* GOAL OF THE EXERCISE: This task calls for copying every line of the records that includes the word "none".

*** Opening INPUT DATA ***

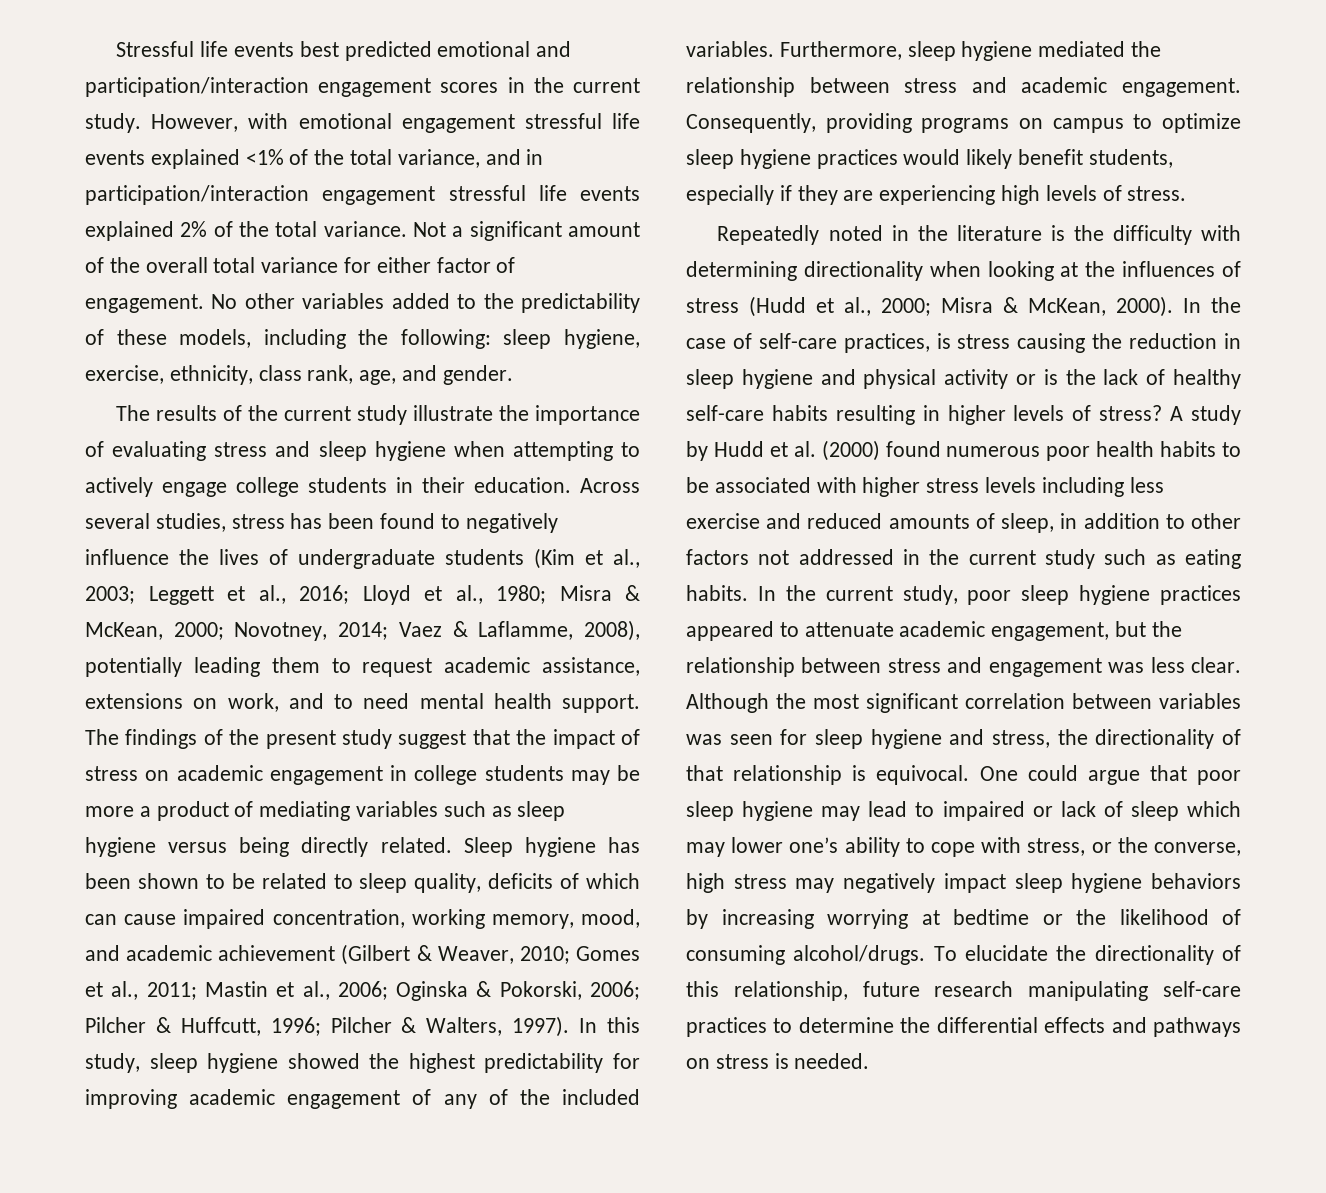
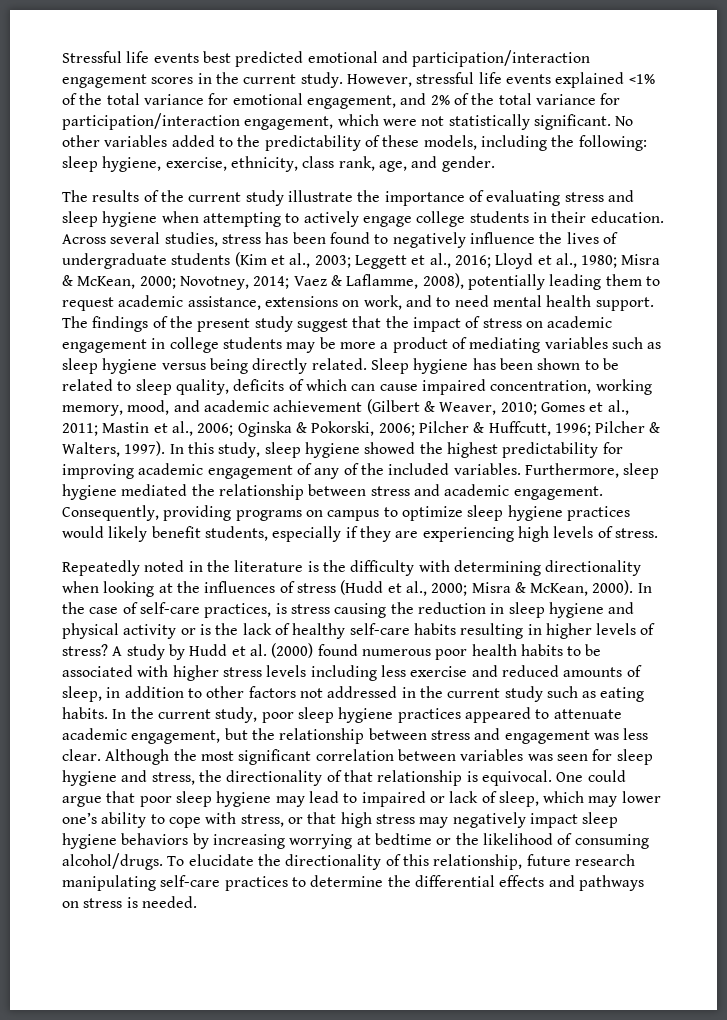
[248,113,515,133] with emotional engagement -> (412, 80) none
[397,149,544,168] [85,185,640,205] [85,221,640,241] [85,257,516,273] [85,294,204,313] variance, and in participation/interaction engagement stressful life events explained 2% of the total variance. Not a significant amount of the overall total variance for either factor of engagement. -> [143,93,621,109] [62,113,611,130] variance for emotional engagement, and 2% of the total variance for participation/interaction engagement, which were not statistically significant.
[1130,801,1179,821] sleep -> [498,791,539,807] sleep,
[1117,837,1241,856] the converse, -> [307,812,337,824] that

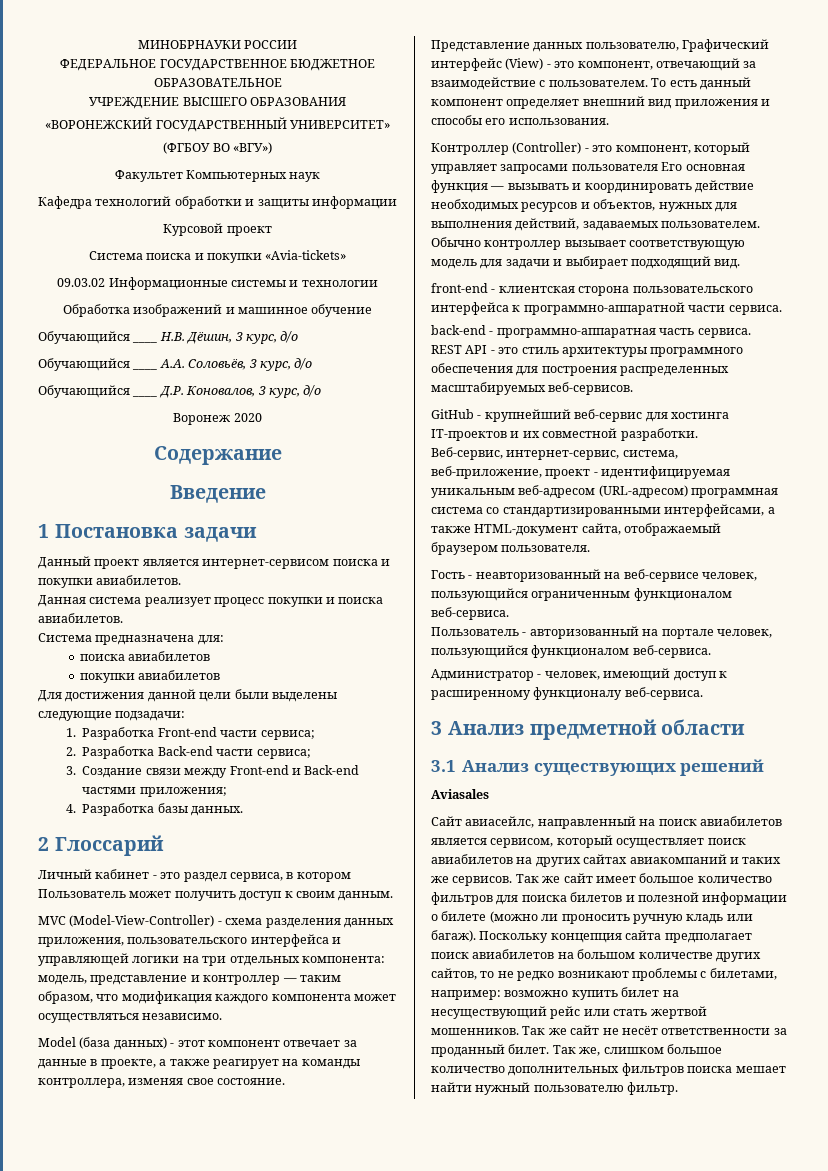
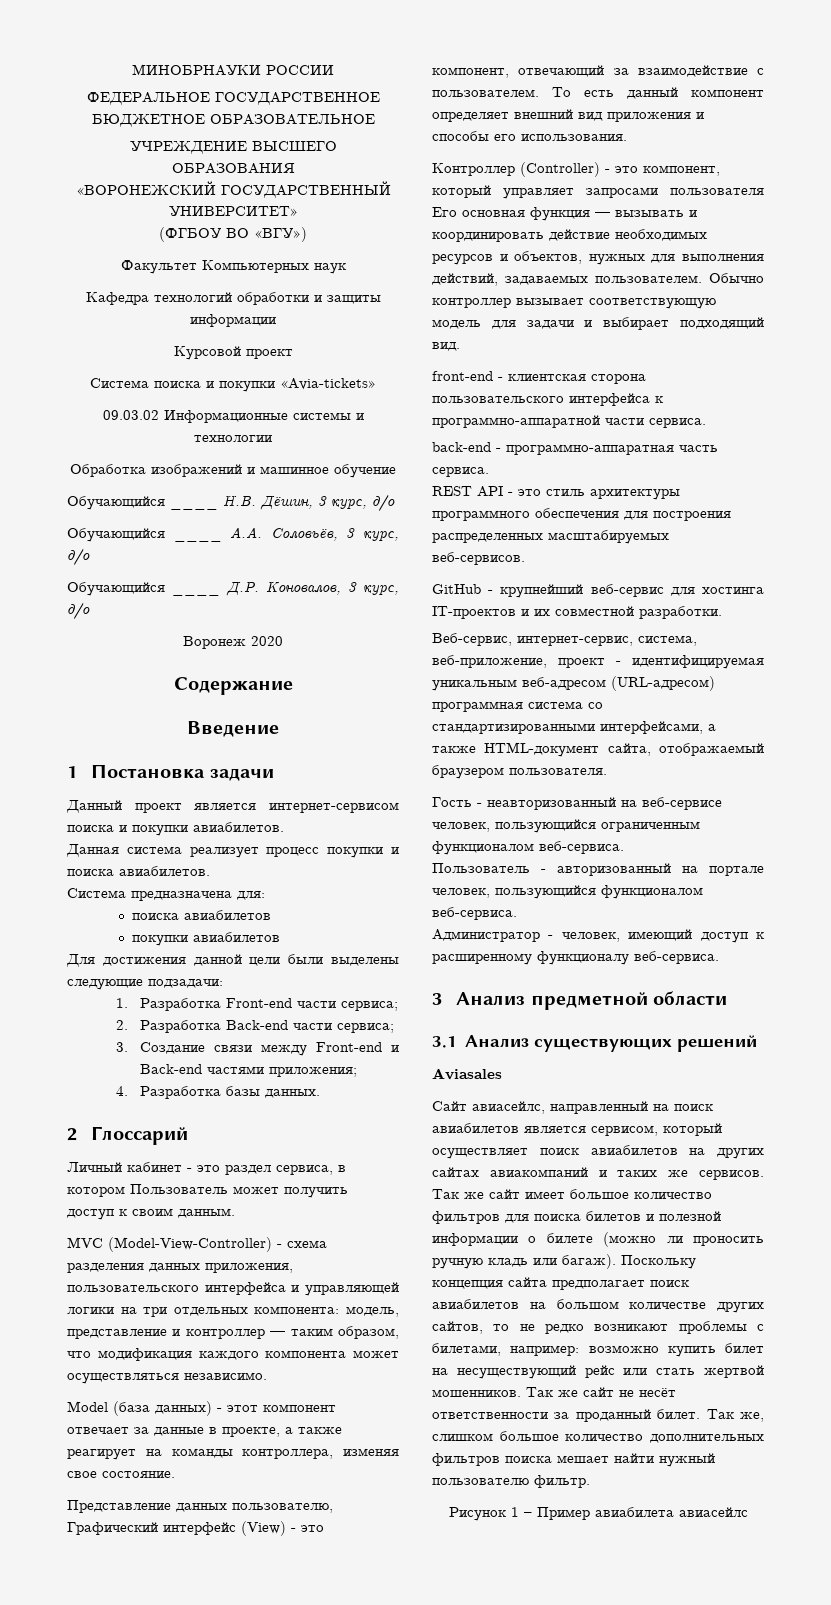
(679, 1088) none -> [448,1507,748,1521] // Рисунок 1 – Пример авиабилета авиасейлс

*** Closing INPUT DATA ***

* WRITTEN REPLY:
[248,113,515,133] with emotional engagement -> (412, 80) none
(679, 1088) none -> [448,1507,748,1521] // Рисунок 1 – Пример авиабилета авиасейлс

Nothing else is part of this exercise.